A Look at Life Before Hip Mama-hood: A Review of Atlas of the Human Heart
“My family flipped out,” Ariel Gore said at a recent book signing when asked how her kin responded to the recent publication of her memoir. “I need ten years of therapy now.” The audience, packed into Berkeley’s Black Oak Books in mid-June, laughed out loud.
Gore, the 32-year-old creator of Hip Mama magazine and author of The Hip Mama Survival Guide and The Mother Trip, was back in the San Francisco Bay Area from Portland to read from her new memoir, Atlas of the Human Heart (Seal Press, 2003). Until recently, Gore lived in Oakland with her daughter for a number of years, and Hip Mama magazine was part of her senior project at Mills College.
Although Seal Press labels the book as memoir, Gore categorizes her book as follows: “This one’s a work of fiction, meaning it’s about 76 percent true. Or it’s a memoir, meaning it’s about 76 percent false.” Whatever the mix, readers who were put off by Gore’s righteous attitude in previous books will be pleasantly surprised by the lyrical and magical tone of her writing in Atlas of the Human Heart.
I was impressed by both the poetry of her writing, and the raw honesty of her experiences. In Atlas Gore illustrates both the personal and on-the-road journeys she takes before becoming a mother at age 19. The book begins in the late 1980s, when at 16, Gore dropped out of high school and bought a one-way ticket to Hong Kong. Like many suburban teenagers — Gore grew up in Palo Alto, California — she had turned to keg parties and sneaking out with her boyfriend.
However, by age 15, Gore wanted more out of life. So, she simply packed her backpack and left home for China. She told her mother that she’d already been accepted to the Beijing Language Institute. With the $2,000 she had earned at the local movie house and a copy of her I Ching, Gore flew to China and talked her way into the Language Institute when she got there. This began a three-year voyage that took her to China, Tibet, Nepal, India, Amsterdam, England, and Italy.
At one point in the novel-memoir, Gore’s mother sent a letter to her daughter in China, asking about her braces: “Your orthodontist told me that NOT ONLY did he never take the braces off of your teeth, but you hadn’t been to see him in over a year. I repeat: Over a year! What happened to those braces, Tiniest?”
So, what really happened to those braces? Before leaving the States, Gore had gone into the garage and pried off her braces one by one with a pair of pliers. Meanwhile, her mother was off visiting “my guys at San Quentin,” helping them with their appeals. (After teaching art on death row, Gore’s mother kept in touch with some inmates and visited them often.) The book is filled with such amusing, insightful and candid scenes.
As Gore traveled the globe, more than one person upon learning how old she was, remarked, “Your mother is crazy.” Throughout the book, I was captivated by Gore’s candid protrayal of her relationship with her mother.
I stayed up late for a few nights, anxiously following Gore’s journey as a smuggler and a squatter, the lover of a Nepali girl (it was a part Gore played for a movie about love and illusion), and lastly, the girlfriend of an alcoholic shoplifter named Lance. A journal entry from the fall of 1987 was written inside a Tibetan cave: “sometimes i want to go home, but then i wonder/realize: maybe it’s not home i miss, maybe it’s my childhood not ritzy stupid shallow alto silicon valley but spring fairs at the peninsula school, hippie shows at the stanford amphitheater darting under picnic tables?”

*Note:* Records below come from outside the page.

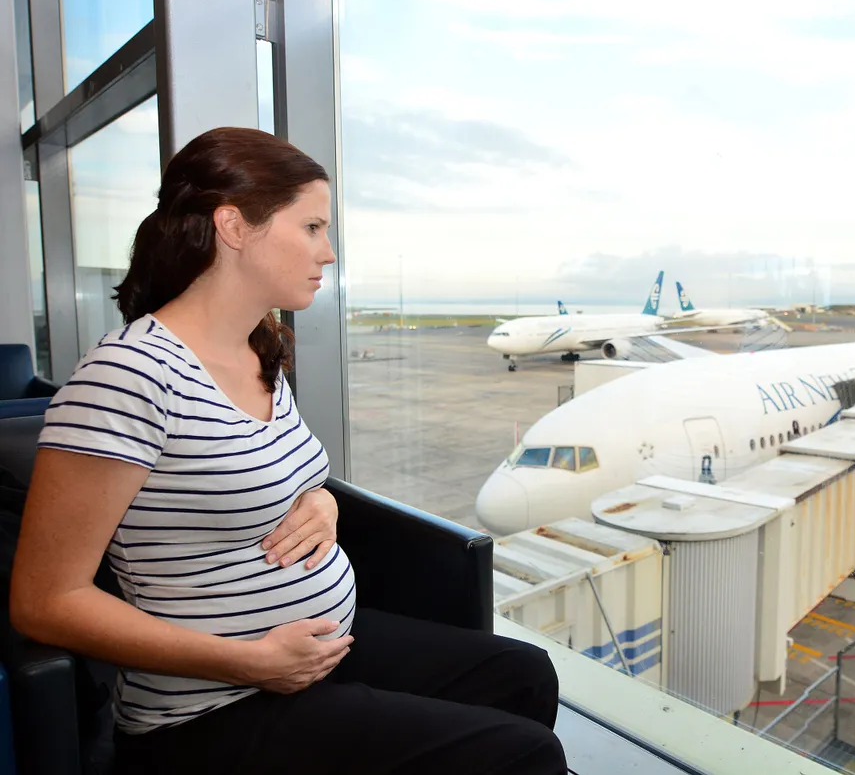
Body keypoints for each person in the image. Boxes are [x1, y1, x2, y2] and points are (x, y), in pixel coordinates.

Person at [9, 126, 568, 775]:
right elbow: (45, 601)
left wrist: (322, 505)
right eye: (311, 227)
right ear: (234, 226)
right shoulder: (129, 374)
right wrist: (252, 662)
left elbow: (272, 477)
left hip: (310, 653)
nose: (327, 253)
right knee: (526, 755)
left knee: (524, 675)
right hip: (209, 709)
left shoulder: (259, 349)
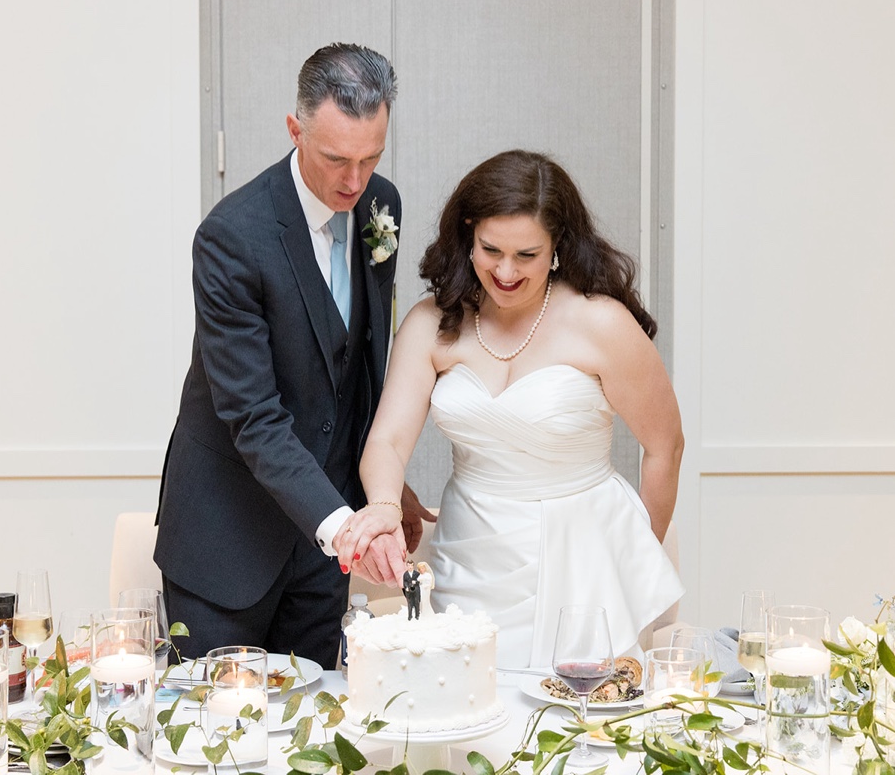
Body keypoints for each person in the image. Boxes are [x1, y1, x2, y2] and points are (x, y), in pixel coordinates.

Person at [336, 150, 685, 667]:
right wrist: (385, 505)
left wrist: (633, 553)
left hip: (580, 555)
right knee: (461, 698)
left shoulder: (602, 324)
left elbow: (665, 446)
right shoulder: (432, 323)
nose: (504, 270)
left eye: (527, 255)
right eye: (490, 249)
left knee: (575, 726)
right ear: (468, 235)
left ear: (558, 247)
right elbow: (386, 441)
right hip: (468, 551)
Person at [154, 43, 423, 666]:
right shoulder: (232, 237)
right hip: (228, 539)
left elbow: (360, 367)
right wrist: (344, 527)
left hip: (325, 546)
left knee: (314, 737)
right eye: (335, 159)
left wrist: (384, 491)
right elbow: (253, 416)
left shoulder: (382, 206)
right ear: (294, 129)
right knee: (220, 739)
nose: (353, 181)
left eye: (370, 157)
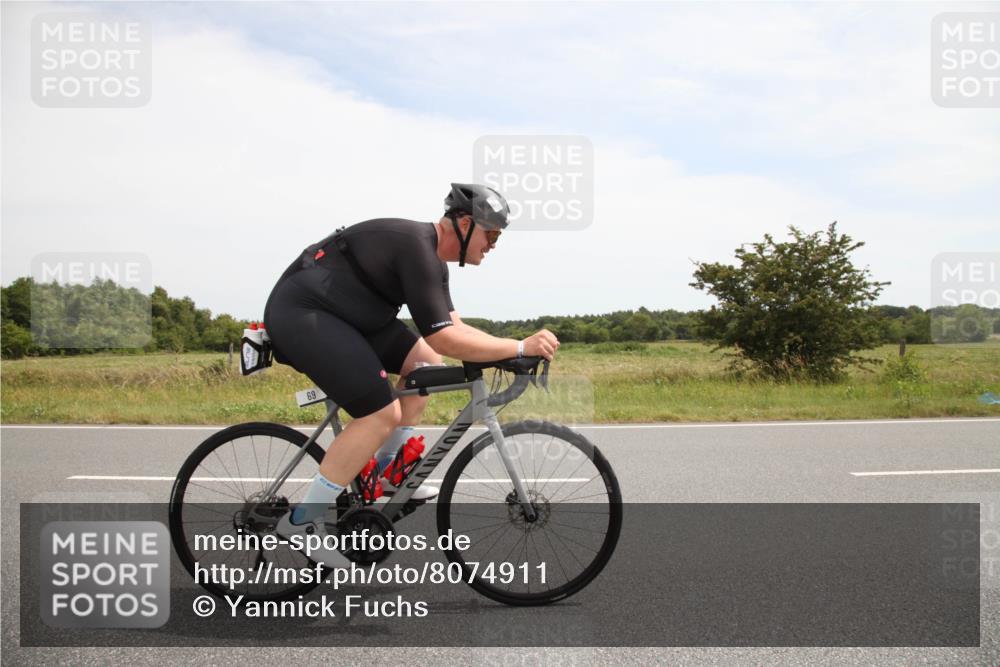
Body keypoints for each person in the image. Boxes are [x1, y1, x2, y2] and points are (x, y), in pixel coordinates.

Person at [263, 183, 559, 566]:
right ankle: (302, 522)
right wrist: (519, 347)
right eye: (492, 234)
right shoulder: (417, 248)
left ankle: (387, 473)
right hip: (305, 313)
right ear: (466, 224)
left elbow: (454, 326)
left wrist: (508, 349)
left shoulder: (431, 258)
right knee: (380, 413)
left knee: (425, 364)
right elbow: (446, 337)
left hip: (352, 315)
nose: (494, 244)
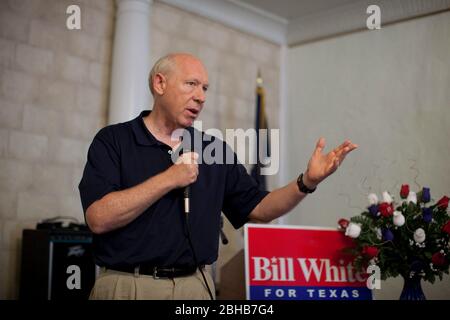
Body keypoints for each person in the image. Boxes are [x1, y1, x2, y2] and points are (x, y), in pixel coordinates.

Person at [79, 53, 357, 300]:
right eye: (191, 84)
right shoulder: (114, 140)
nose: (201, 96)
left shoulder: (214, 150)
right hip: (129, 287)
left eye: (205, 88)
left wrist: (307, 181)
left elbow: (260, 208)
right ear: (160, 84)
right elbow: (99, 218)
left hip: (195, 287)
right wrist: (170, 178)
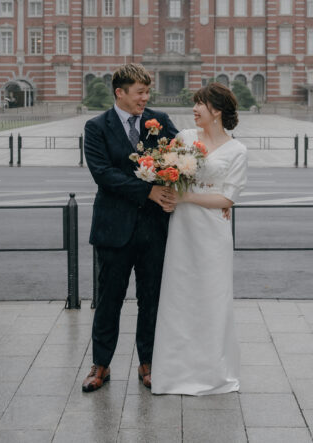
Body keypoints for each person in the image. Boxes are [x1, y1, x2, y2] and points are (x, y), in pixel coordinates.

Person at [81, 63, 179, 393]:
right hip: (114, 228)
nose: (145, 98)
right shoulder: (96, 127)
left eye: (147, 92)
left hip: (154, 229)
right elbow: (103, 174)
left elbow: (178, 156)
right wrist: (149, 190)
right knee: (109, 299)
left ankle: (149, 362)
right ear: (119, 93)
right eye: (140, 92)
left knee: (151, 298)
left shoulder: (160, 121)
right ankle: (101, 365)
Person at [152, 82, 248, 396]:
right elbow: (168, 175)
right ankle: (174, 373)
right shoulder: (185, 138)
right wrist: (169, 196)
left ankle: (213, 373)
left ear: (217, 110)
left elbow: (227, 199)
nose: (194, 109)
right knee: (179, 297)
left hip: (212, 232)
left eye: (199, 104)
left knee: (212, 298)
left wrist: (186, 198)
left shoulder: (237, 150)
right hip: (182, 229)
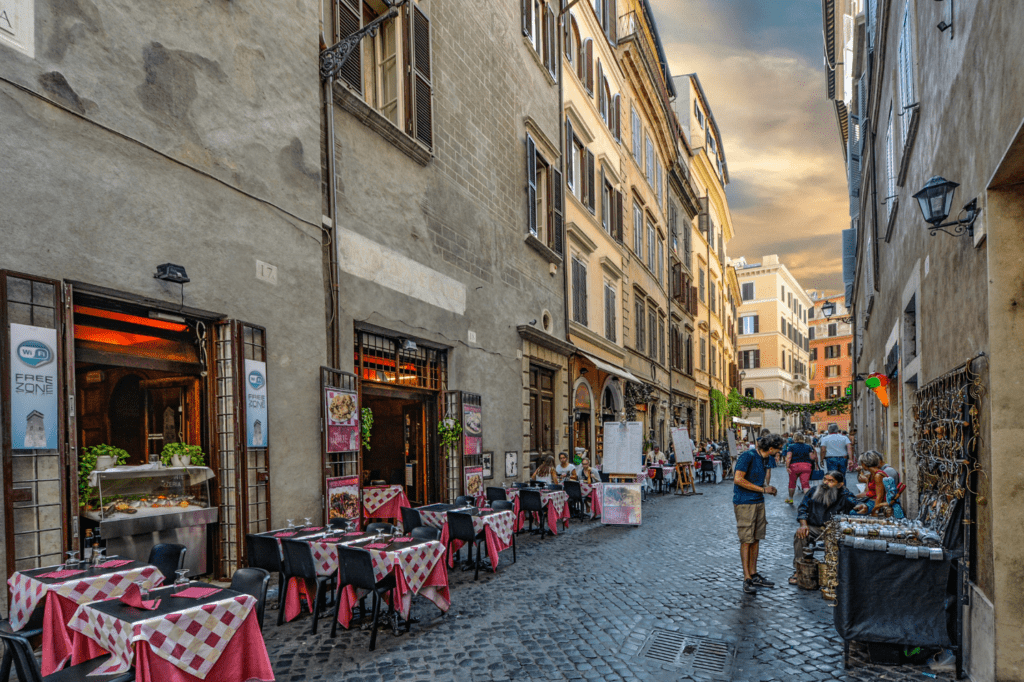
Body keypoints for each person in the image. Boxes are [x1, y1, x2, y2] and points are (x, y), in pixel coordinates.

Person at [733, 433, 784, 594]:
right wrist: (763, 489)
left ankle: (754, 573)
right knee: (746, 539)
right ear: (770, 448)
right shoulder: (747, 456)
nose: (780, 452)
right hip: (745, 502)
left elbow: (763, 477)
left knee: (756, 538)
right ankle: (746, 577)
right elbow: (738, 479)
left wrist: (768, 488)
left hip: (758, 501)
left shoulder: (767, 458)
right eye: (778, 449)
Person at [790, 470, 857, 584]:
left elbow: (855, 503)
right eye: (825, 479)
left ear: (840, 484)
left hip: (834, 529)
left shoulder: (844, 494)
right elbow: (803, 508)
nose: (826, 483)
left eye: (831, 481)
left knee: (838, 540)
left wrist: (861, 506)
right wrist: (803, 525)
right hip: (815, 527)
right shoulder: (813, 491)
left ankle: (832, 571)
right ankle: (799, 569)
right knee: (800, 535)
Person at [784, 433, 817, 504]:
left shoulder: (791, 446)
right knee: (805, 484)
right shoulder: (808, 446)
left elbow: (789, 457)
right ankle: (808, 501)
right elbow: (812, 457)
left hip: (794, 466)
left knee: (792, 483)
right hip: (806, 466)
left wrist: (787, 466)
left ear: (795, 438)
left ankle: (791, 499)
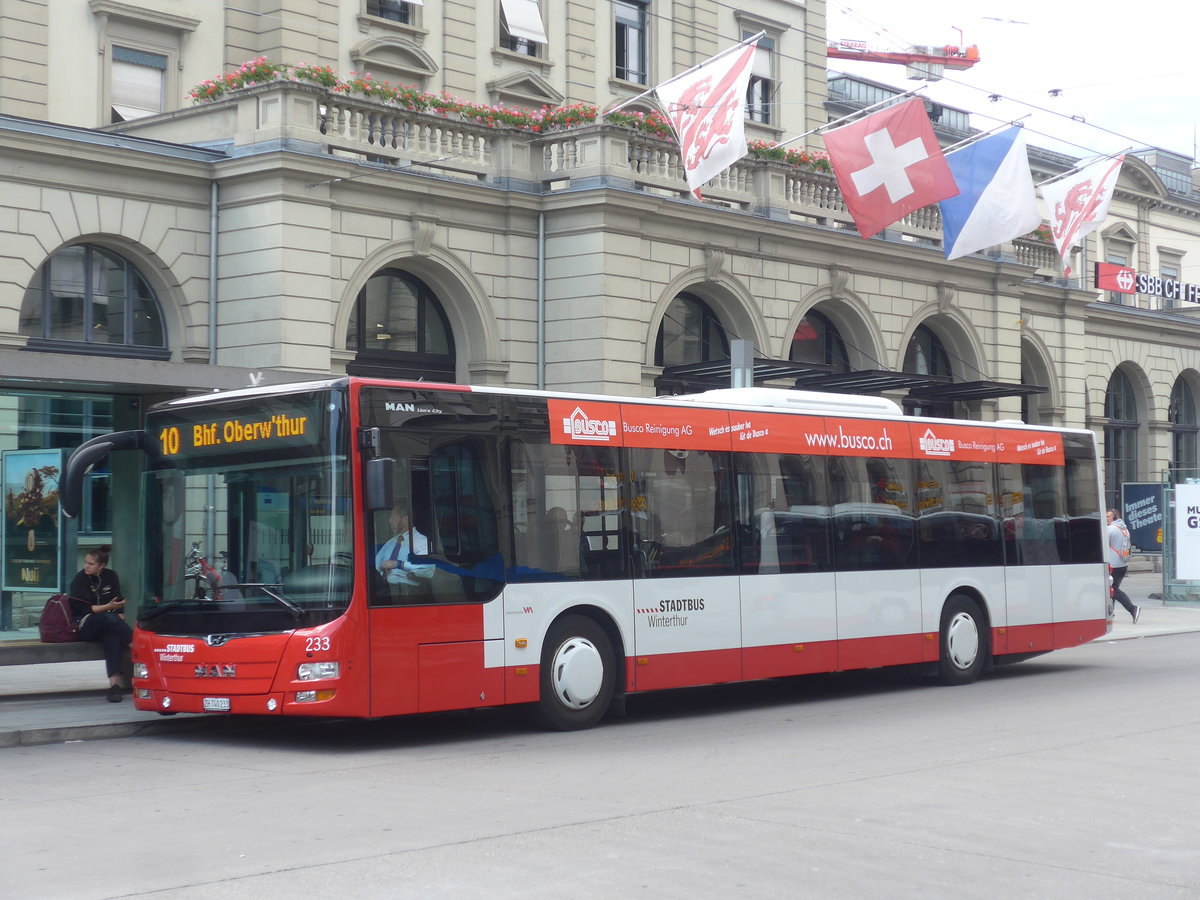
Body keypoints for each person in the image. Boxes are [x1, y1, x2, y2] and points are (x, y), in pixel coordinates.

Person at [67, 545, 134, 702]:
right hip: (85, 624)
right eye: (85, 562)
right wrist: (109, 607)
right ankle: (135, 644)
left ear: (102, 566)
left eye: (91, 564)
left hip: (109, 623)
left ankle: (114, 686)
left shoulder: (111, 576)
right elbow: (83, 609)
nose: (86, 566)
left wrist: (119, 610)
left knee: (113, 637)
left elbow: (118, 601)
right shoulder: (79, 580)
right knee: (109, 618)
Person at [374, 505, 435, 588]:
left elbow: (428, 569)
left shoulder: (421, 541)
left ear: (405, 519)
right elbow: (377, 563)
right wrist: (383, 572)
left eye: (393, 517)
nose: (389, 520)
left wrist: (399, 564)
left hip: (409, 591)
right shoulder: (391, 542)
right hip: (386, 588)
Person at [1106, 509, 1140, 624]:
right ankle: (1110, 614)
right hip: (1123, 564)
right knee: (1112, 589)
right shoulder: (1124, 529)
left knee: (1112, 589)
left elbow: (1103, 544)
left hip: (1113, 565)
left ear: (1114, 517)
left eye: (1108, 516)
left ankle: (1133, 609)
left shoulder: (1110, 529)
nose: (1106, 518)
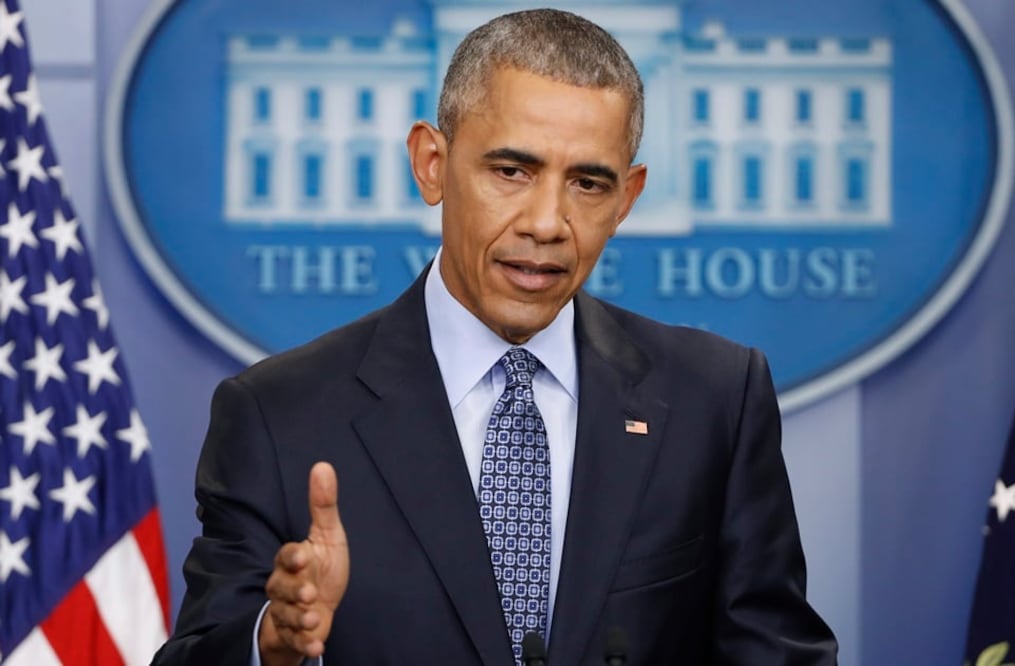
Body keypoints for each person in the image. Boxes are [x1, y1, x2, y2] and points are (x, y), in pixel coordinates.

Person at [152, 8, 838, 665]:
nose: (547, 221)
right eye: (512, 172)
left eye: (587, 184)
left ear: (626, 199)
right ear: (430, 163)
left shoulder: (712, 399)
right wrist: (273, 641)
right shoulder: (280, 414)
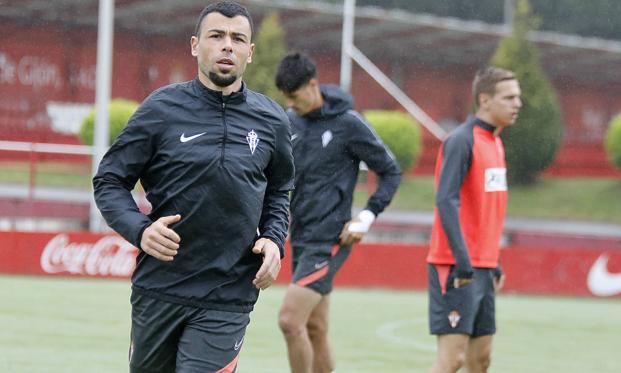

Symbolically, perhaps, whenever anyone in the book asked her name, Gore answered, “White Ghost Girl.” She concluded: “I closed my eyes and it occurred to me that no one in the world knew where I was. And then, almost simultaneously, it occurred to me that maybe no one was wondering. I could die here.”
Then, at age 19, living in Italy with her bully boyfriend, Gore found herself pregnant: “Bright morning in early June, I already knew I was pregnant. I sat at the bar, nursing a cafe con leche and my second black eye in as many weeks.” As a reader, I could not help but cheer Gore on: C’mon girl, move on, you’re gonna be a Mama now!
Asked if her teenage daughter, Maia, has read her memoir, Gore said, “It’s not banned reading. But at the moment, what could be more boring than reading your Mom’s work? Then I’d need another twenty years of therapy!”